_Directions_:
Begin at the line containing "candle: present [193,402,242,512]" in the records below, end at the line containing "wastebasket: present [110,148,130,177]", and retype each line in that span exactly. No other line and no image should appear.

_Study material_:
════════════════

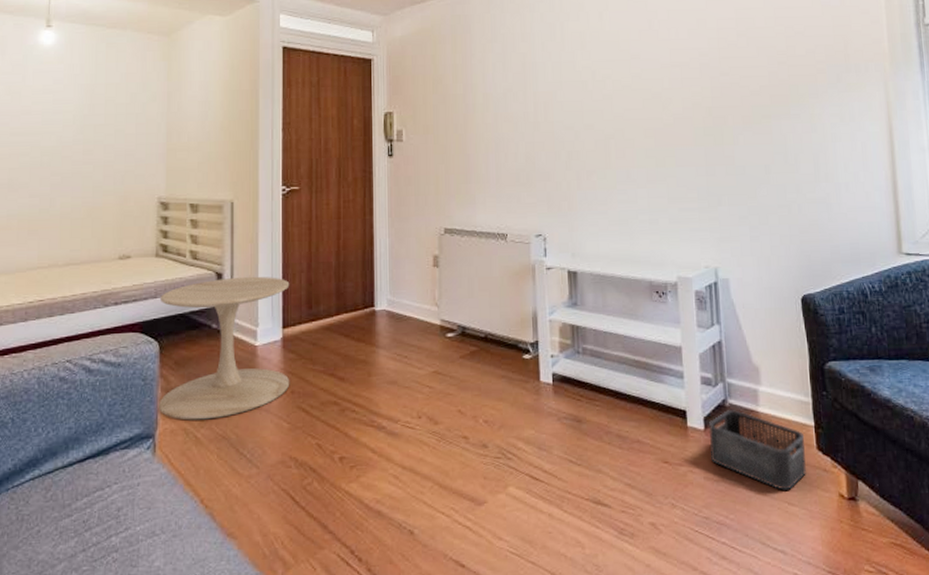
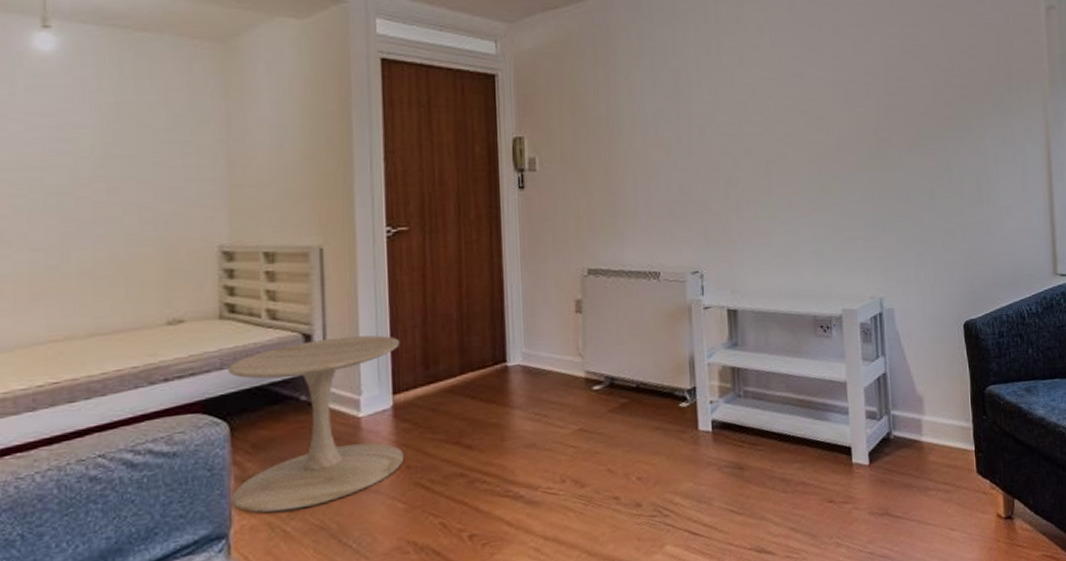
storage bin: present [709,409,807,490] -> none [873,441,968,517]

════════════════

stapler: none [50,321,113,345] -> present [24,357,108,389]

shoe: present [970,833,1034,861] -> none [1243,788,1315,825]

════════════════

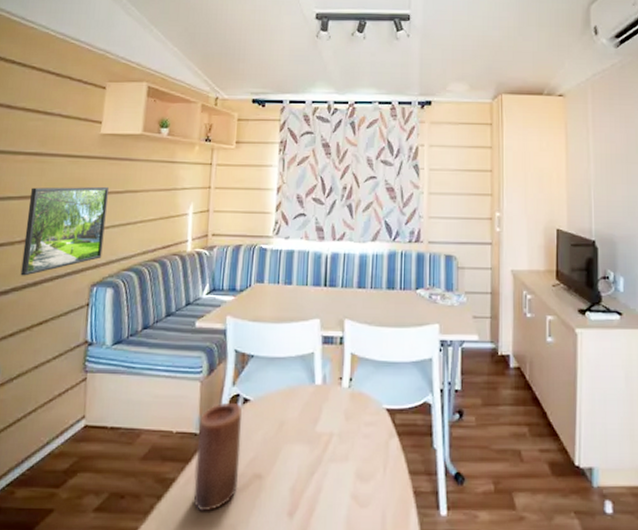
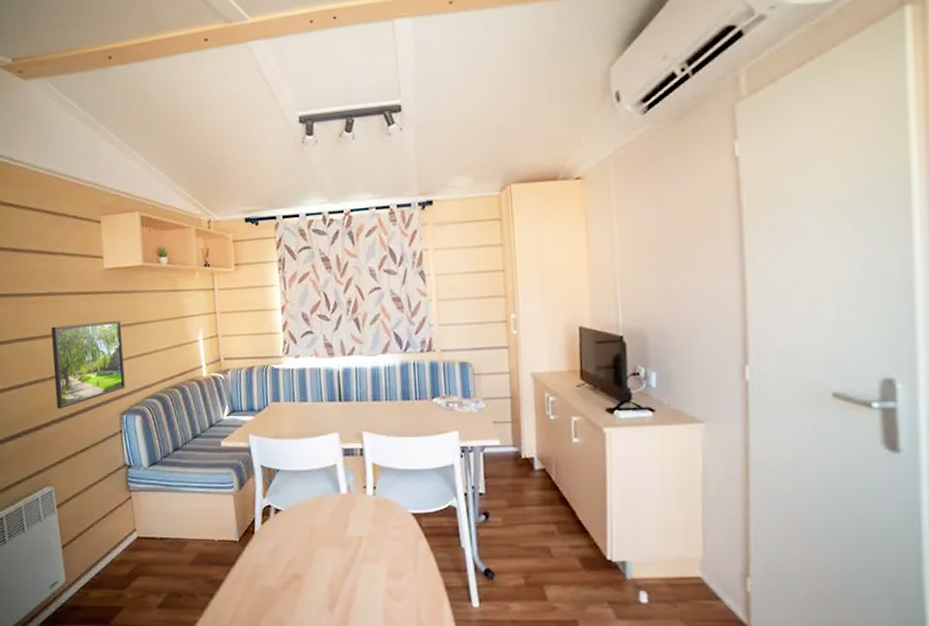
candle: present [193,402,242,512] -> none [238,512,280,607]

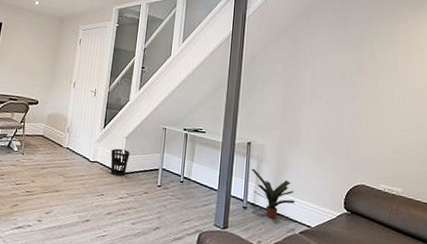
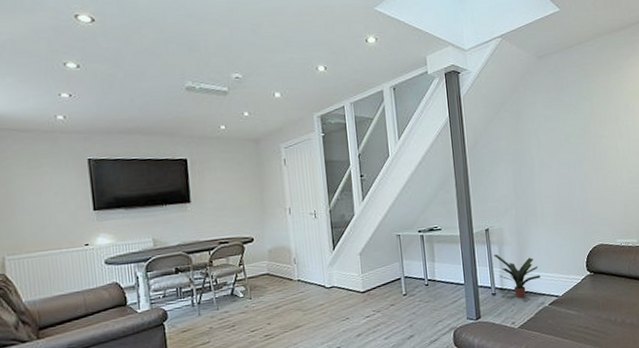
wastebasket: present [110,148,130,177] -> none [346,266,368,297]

════════════════

_Written solution_:
candle: present [193,402,242,512] -> none [238,512,280,607]

wastebasket: present [110,148,130,177] -> none [346,266,368,297]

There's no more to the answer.